18. Memorandum From Secretary of the Treasury Dillon to President Kennedy1
SUBJECT
- IA-ECOSOC Conference at Montevideo
Our preparations for this Conference have now been completed.
Our major objective will be to reach a comprehensive inter-American agreement along the lines of the draft “Accord Establishing an Alliance for Progress,” with which you are familiar.
Preliminary reactions to our draft Accord from a number of Latin American countries, including Brazil, Mexico and the Central Americans indicate a strong desire to include in the Accord chapters on Basic Primary Products and Economic Integration. We can agree to this, depending on the nature of the commitments.

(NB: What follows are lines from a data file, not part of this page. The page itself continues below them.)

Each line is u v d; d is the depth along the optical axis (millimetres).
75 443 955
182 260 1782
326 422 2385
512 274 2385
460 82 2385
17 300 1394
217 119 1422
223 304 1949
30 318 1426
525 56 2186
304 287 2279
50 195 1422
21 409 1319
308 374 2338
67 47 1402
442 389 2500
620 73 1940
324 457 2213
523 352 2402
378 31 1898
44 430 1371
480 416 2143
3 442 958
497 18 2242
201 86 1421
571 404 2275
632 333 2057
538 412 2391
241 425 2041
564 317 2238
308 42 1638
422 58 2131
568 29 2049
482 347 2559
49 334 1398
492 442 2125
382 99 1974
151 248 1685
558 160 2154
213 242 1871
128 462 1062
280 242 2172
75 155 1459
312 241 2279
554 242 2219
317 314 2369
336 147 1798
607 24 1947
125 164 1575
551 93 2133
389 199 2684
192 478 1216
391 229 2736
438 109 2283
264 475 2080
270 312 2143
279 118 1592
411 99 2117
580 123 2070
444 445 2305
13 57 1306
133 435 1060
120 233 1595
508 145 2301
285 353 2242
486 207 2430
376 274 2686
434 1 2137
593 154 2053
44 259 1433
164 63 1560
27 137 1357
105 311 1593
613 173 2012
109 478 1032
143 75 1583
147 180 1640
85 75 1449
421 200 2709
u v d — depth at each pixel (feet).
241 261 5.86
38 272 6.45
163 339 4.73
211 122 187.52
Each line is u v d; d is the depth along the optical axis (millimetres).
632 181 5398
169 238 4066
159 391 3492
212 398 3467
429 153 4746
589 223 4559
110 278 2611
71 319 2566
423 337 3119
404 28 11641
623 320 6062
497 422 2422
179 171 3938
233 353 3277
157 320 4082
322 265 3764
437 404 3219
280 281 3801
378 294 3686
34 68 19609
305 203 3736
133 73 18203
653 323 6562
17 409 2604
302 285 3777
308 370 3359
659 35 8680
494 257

The main substantive problems I foresee at the Conference are these:
- (1)
- There is strong Latin American support for a U.S. commitment to arrangements to provide compensatory financing to offset price declines for Latin American exports. A specific plan—costing $1 billion, of which not more than $200 million could come from Latin America—was put forward by the OAS group of experts which prepared the documentation for the Conference. Apart from its initial cost, we do not yet know whether a plan like this could work on a self-sustaining basis—i.e., without degenerating into a scheme for repeated injections of each. Hence, we can express interest in the plan and agree to study it, but my present feeling is that we must resist accepting the plan in principle until further study is made.
- (2)
- The Argentines have urged U.S. financial support for a regional fund to permit the Latin Americans to extend export guarantees to promote their exports to each other, particularly of capital equipment (some of which Argentina produces) and other manufactures. This particular kind of financing would be very hard for Congress to swallow, since we would, in effect, be subsidizing Latin American exports in direct competition with our own exports. We would have less difficulty with arrangements whereby the Latin Americans themselves provided export financing as a part of their over-all development programs, with U.S. assistance being related to these programs as a whole rather than to the export financing aspect. It is not clear how far the other Latin Americans will support the Argentine proposals since they are only of interest to those few countries with some capacity to export manufactured goods.
- (3)
- A number of countries have raised questions about the proposal for an Export Committee on Development to evaluate individual development programs, a proposal which we are supporting. Argentina has strongly opposed the idea and Mexico has urged the Committee not be “compulsory.” The fear expressed is that the Committee would represent interferences with national sovereignty. This, of course, would not be the case and I suspect that the real reason for opposition to the Committee is the belief that the United States will really use it in order to assure adequate self-help efforts on the part of recipient nations, just as we now rely on the IMF to induce countries to adopt satisfactory fiscal and monetary measures, I am confident that some useful machinery can be agreed upon but we will have to make concessions of form.
- (4)
- The Latin Americans will want from us a much stronger statement on U.S. public assistance to their development than it is possible to provide in the formal language of the draft Accord. Accordingly, I propose in my major statement to include language along the following lines: In the first 12 months following the invitation by President Kennedy to join in an Alliance for Progress, we foresee public U.S. assistance to Latin America exceeding $1 billion—more than three times the amount for 1960 and more than double the average for 1950-60. It is not possible to predict a precise range of assistance for future years since this will vitally depend on efforts of the Latin American countries themselves in preparing and executing effective development programs. However, I wish to reaffirm and re-emphasize the pledge of President Kennedy that if the Latin Americans are ready to do their part, then the U.S. would help to provide resources of a scope and magnitude sufficient to make this bold development program a success—just as the U.S. helped to provide the resources adequate to help rebuild the economies of Western Europe. As the President stated, “only an effort of towering dimensions can ensure fulfillment of our plan for a decade of progress.”
A statement on these lines would square with ICA projections of U.S. public assistance to Latin America and is acceptable to Secretary Rusk.
Undoubtedly many other problems will arise in the course of the meeting, but these are the principal ones which can now be foreseen.
I have discussed our approach to the Montevideo Conference, including the foregoing points, with the House Foreign Affairs and Senate Foreign Relations Committees. They appeared to be entirely satisfied.